Outside, a powerful snowstorm is raging and as the road conditions deteriorate, the guards who are transporting a bus-load of criminals nearby, realise that they won't be able to reach their destination and so divert to Precinct 13, where their prisoners can be locked up for the night. On board are notorious crime boss and cop killer, Marion Bishop (Laurence Fishburne), counterfeit goods dealer, Smiley (Ja Rule), Anna (Aisha Hinds) who claims to be innocent of everything she's been charged with and drug addict Beck (John Leguizamo). All four are duly secured in their cells and then some vehicles and a heavily-armed group of men surround the building and demand that Bishop be released. Jake naturally assumes that these are Bishop's men and so refuses their request. When he discovers that they are, in fact, a group of corrupt cops who have had a long business association with Bishop, it becomes clear that the lives of everyone in the building are in danger and the violent exchanges that follow, prove to be a fight to the death.
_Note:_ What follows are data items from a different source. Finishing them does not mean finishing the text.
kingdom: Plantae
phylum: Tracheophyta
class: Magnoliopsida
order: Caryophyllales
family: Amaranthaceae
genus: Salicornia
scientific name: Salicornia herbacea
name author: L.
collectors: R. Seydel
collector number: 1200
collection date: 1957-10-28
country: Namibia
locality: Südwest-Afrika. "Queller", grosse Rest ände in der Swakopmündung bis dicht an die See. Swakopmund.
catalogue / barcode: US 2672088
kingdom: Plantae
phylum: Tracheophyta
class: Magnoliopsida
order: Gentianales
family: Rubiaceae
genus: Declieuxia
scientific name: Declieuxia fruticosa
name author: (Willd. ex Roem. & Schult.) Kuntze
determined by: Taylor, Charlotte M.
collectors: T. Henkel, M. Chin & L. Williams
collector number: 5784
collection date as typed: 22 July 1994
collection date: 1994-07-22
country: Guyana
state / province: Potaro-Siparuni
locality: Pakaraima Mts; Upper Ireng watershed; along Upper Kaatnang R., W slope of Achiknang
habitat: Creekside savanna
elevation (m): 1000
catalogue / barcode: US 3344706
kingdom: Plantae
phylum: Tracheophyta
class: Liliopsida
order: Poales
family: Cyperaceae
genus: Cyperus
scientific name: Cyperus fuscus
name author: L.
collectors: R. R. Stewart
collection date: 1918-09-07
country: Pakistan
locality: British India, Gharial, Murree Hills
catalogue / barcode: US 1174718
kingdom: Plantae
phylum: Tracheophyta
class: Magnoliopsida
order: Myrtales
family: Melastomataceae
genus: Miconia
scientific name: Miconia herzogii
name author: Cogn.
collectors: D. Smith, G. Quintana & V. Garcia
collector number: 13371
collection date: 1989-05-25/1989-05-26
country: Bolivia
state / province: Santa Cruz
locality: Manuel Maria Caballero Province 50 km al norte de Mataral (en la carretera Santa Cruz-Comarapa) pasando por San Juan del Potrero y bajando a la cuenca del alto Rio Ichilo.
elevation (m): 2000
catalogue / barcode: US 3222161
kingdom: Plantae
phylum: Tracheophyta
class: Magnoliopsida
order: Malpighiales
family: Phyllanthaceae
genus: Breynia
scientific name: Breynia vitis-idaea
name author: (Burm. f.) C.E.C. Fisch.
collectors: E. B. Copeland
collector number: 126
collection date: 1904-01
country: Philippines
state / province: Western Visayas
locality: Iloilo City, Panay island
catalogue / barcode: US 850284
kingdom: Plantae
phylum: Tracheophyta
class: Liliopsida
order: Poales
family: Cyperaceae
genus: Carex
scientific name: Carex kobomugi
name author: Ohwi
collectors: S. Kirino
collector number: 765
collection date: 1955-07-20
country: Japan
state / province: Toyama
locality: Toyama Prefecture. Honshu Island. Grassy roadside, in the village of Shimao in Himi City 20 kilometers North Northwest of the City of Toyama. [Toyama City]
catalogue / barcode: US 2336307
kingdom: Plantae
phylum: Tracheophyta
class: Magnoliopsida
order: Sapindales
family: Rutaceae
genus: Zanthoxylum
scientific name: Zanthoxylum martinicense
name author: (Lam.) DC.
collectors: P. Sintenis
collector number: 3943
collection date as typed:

With the well-choreographed action taking place in the dark and things becoming increasingly claustrophobic for the besieged group, the movie's atmosphere becomes really threatening. Ethan Hawke does a good job of showing how significantly his character has changed since the events that had such a powerful effect on his psychological state and Laurence Fishburne makes a powerful impression as the ultra-cool Bishop. Drea de Matteo is amusing as the secretary with a reputation for bedding "bad boys" and the rest of the cast also bring something interesting to the portrayals of each of their characters.